Two Personal Finance Books
I recently finished two books that seem to resonate with the personal finance community. They have sold well. The books have been recommended to me; I’ve seen them on social media. The first is Die With Zero: Getting All You Can With Your Money and Your Life by Bill Perkins. The second is The Pathless Path: Imagining a New Story for Work and Life by Paul Millard.
I’ll admit, I was reluctant to read them. I assumed Die With Zero was about annuities, something we have covered numerous times on the show, including Episode 32, which was titled “Die Broke.” The Pathless Path had a more appealing title, but it felt like something I’ve already been on for more than a decade, and I wasn’t sure how helpful it would be.
Both Perkins and Millard have taken unconventional paths. Perkins is in his 50s; he was a successful energy trader. He’s still a hedge fund manager, a Hollywood film producer and spends time at high stakes tournaments playing poker. Paul Millard is younger. He’s in his 30s, he’s an independent writer, freelancer, coach, is not financially independent at this point. Perkins obviously is, although he says he’s not a billionaire. But it sounds like he’s very wealthy because he said he was one of the most successful energy traders in history.
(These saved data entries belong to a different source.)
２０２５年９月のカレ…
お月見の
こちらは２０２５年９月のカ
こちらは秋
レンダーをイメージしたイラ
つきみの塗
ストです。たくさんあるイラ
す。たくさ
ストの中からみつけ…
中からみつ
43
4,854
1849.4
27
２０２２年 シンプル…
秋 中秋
Both books provide insights on answering this question. I’ll use Perkins’ phrasing of the question: “What is the best way to allocate our life energy before we die?” Perkins was trained as an engineer, so he sees his question as an optimization problem. How to maximize fulfillment while minimizing waste. And the problem he says we’re trying to solve is total life enjoyment. It’s such an optimization problem in his mind he’s developed an app.
And I’ve not used the app, but he talks about different experiences can have different experience points, because he believes the goal is to maximize our fulfillment across our lifespan by having experiences. And it’s figuring out the right balance between earning money and then spending that money on experiences. And because in his mind it’s a complex optimization problem, that’s why he developed an app.
Is Life an Optimization Problem?
I disagree. I believe we should strive to achieve fulfillment in our life, but I don’t see it as an optimization problem. When I hear the word optimization, even within investing, I tend to pull back, because there’s so many uncertainties. There isn’t a formula to have a fulfilling life. There isn’t an optimal answer.
Perkins believes the way that we maximize our fulfillment is by achieving the biggest peaks through a combination of our time and money. And then by investing in these experiences, we’ll have long-lasting memories that we can reflect on even as our health declines. And he calls this a memory dividend, that essentially our experiences and memories compound over time.
He is so focused on optimization that he says he has an app on his phone that shows how many days, weeks, even hours, I suspect until he’s expected to die if he dies at his actuarial life expectancy. I find that appalling. But I’m not an engineer, and that’s fine that he finds that app useful.